Good morning. I was on an adventure with one of my kids. We’d eaten a lot of cheese pupusas at El Nopal in Patchogue, the hot masa slathered in salsa roja and washed down with mango purée, then driven sleepily into Blue Point and west along Middle Road to Meadow Croft, the former summer estate of John Ellis Roosevelt, now a Suffolk County Park. A storm roared in along the Great South Bay as we were touring the house and put a tree across the driveway, so we were on the grounds for a while.
Trivia filled the afternoon. (Who was the first U.S. president born in a hospital and not at home?) Later, traffic, getting out of Sayville. We were late home and in no mood to shop for Alison Roman’s new recipe for spiced lamb skewers with lemony onions, lettuces, flatbreads and yogurt sauce. Such is the nature of adventure.
Instead, I made a no-recipe recipe with what was in the house: spears of sweet potato tossed with oil, salt and pepper, roasted soft-crispy in a very hot oven, then tossed with a thick sauce of miso, gochujang, sesame oil and mirin, and served on top of baby greens, with sliced scallions and sesame seeds. This was extremely good, and I recommend it to you unreservedly. (On that presidential question, by the way? The answer’s Jimmy Carter.)
Tomorrow’s a day off for many, and a good one for cookouts and barbecues. Tonight, I’d like to make Erin McDowell’s new berries and cream icebox cake (above) so it’s ready to eat at mine, after a feast of grilled hamburgers and tricked-out Sonoran-style hot dogs and steamed corn and gazpacho.
You might prefer chicken tikka masala. Or chilled shrimp with lobster butter. Maybe summer pasta with zucchini, ricotta and basil? Cold soba noodles with dipping sauce?
Have you ever made a dinner of Alison Roman’s spinach-artichoke dip? That’s an outrageous maneuver, not for beginners.
Click on over to NYT Cooking to discover other things to cook today or tomorrow, in coming days and weeks. (Fair warning as always: You need a subscription to do so. We’ll work hard to make it worth your while.)
You can visit us on Instagram, Twitter, Facebook and YouTube as well, if you’d like further inspiration or would like to see how we work out of uniform. As but one example, here’s Yewande Komolafe making jollof rice, one of her 10 essential Nigerian recipes.
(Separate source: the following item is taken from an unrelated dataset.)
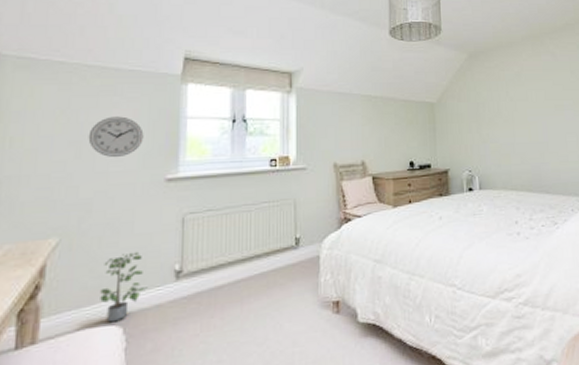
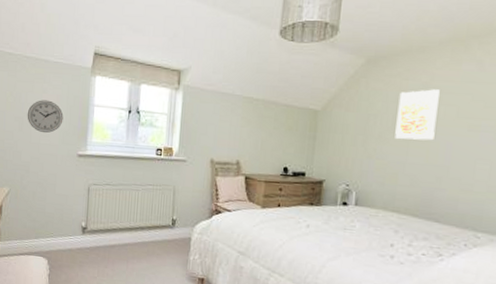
potted plant: present [100,251,147,323] -> none [34,207,63,255]
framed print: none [499,77,532,122] -> present [395,89,440,141]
And, as ever, you can write us for help if you find yourself in a tight spot with a recipe or the technology we use to power our site and apps: cookingcare@nytimes.com. We will get back to you.
Now, how about some delicious reading before lunch? I love Ligaya Mishan writing in celebration of American ice cream, a colorful emblem of our bounty and inclusiveness, in The Times. It’s a remarkable piece of reporting, filled with lovely stories.
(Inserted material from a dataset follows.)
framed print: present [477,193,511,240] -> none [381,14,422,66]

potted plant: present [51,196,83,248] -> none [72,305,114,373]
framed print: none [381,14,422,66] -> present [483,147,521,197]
Also in our pages, here’s Kim Severson on the Atlanta burger phenomenon Slutty Vegan and its charismatic owner, Pinky Cole. “We want you to have an orgasmic experience and the ultimate feeling of euphoria that comes after having a vegan burger,” Ms. Cole told Kim in an interview, explaining the restaurant’s name. Lines to get in can leave a person waiting three hours.
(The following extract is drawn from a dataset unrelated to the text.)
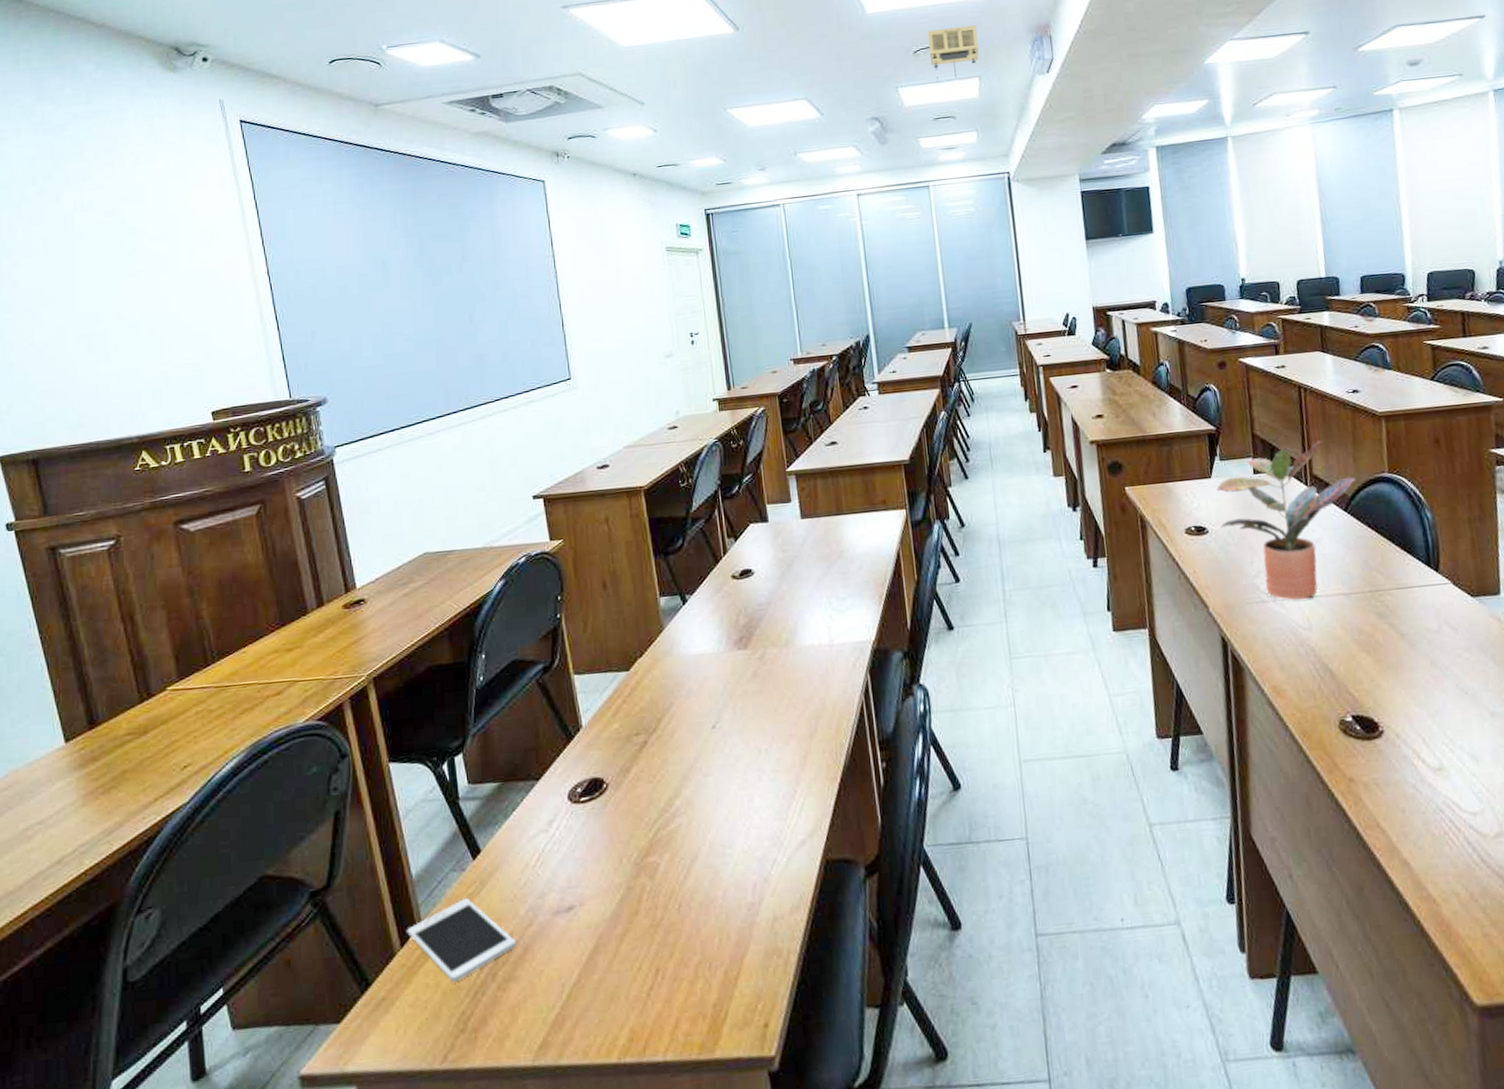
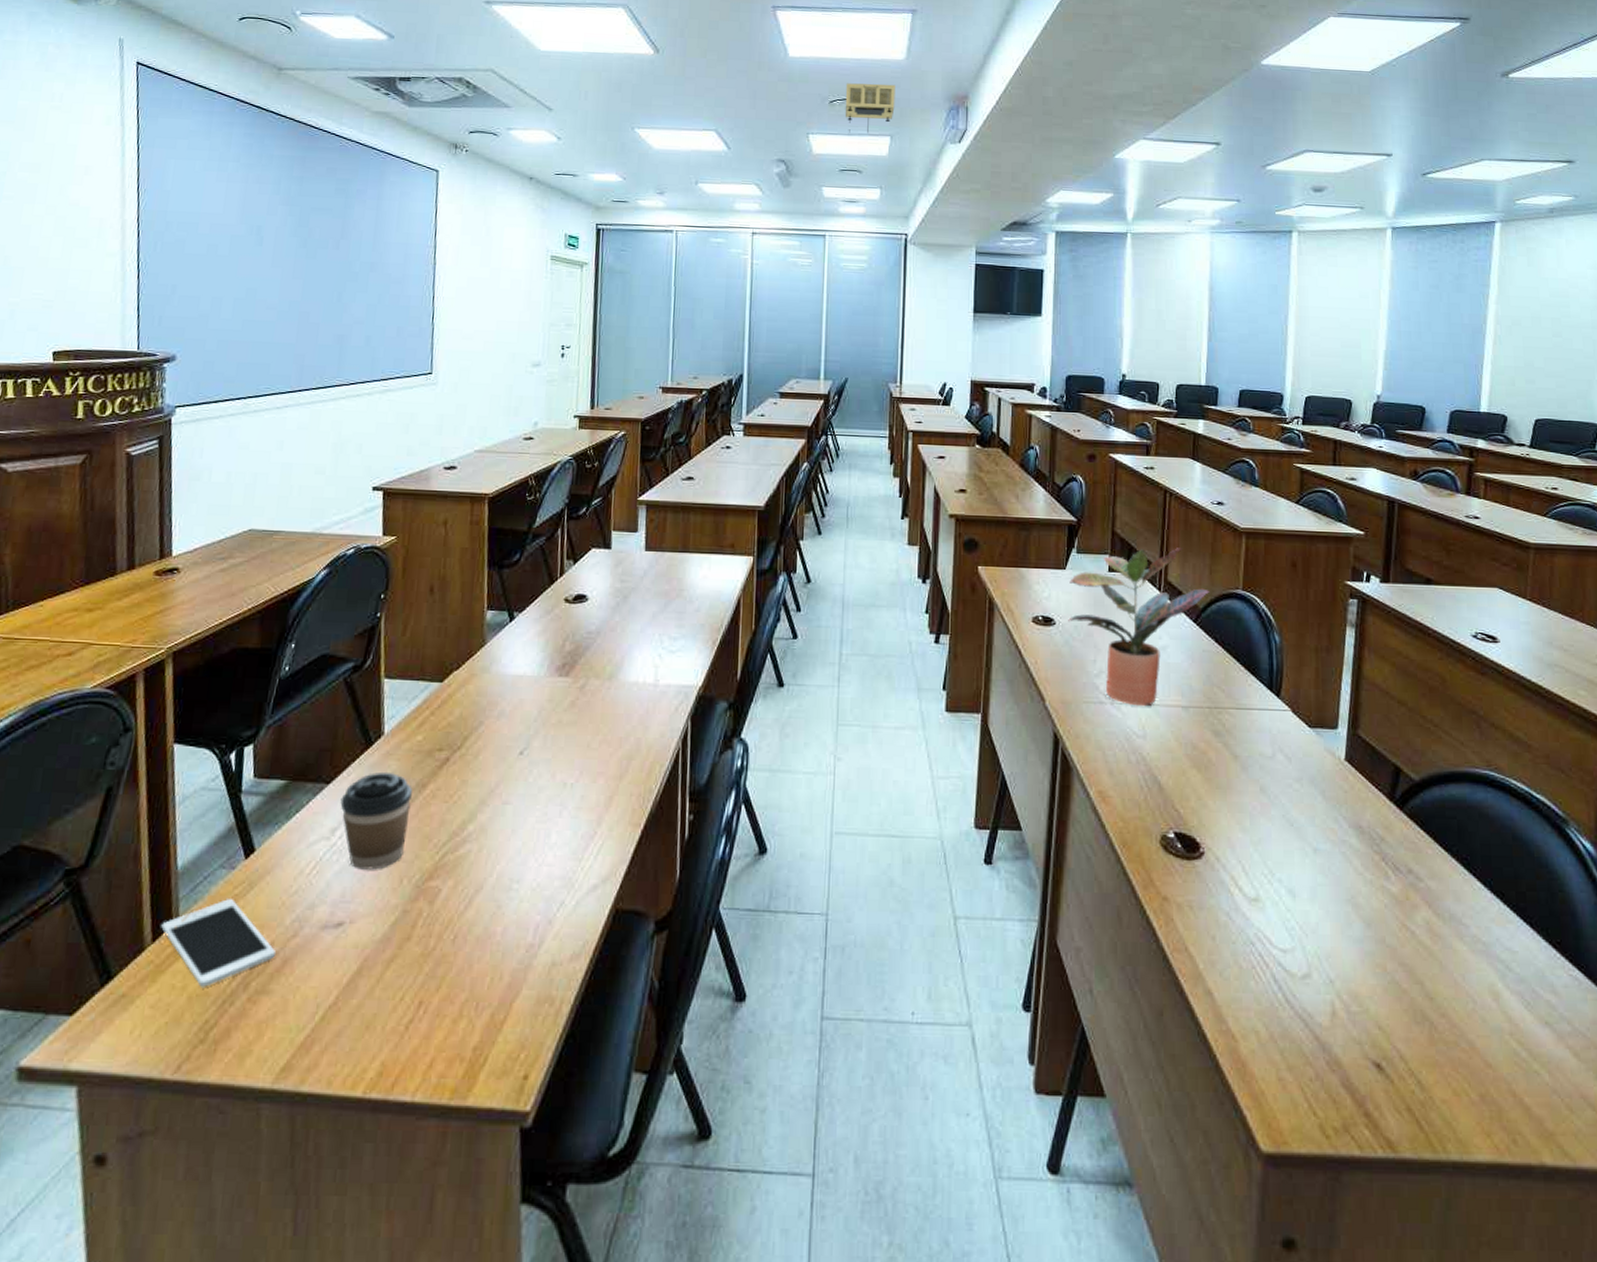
coffee cup: none [552,761,619,856] -> present [340,771,412,870]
And, finally, you should experience Pete Wells on a new Turkish restaurant in Astoria, Queens, called Lokanta, from the prolific and very funny chef and restaurateur Orhan Yegen. Pete asked a server at the restaurant whether the sheep’s head soup was very filling. Mr. Yegan came over to answer: “I am a genius,” he said. “And even I don’t know how to answer this question. I think that the question must be wrong.” Definitely get that soup, if you’re in town.
In the meantime: Happy Independence Day to one and all. I’ll be back on Friday.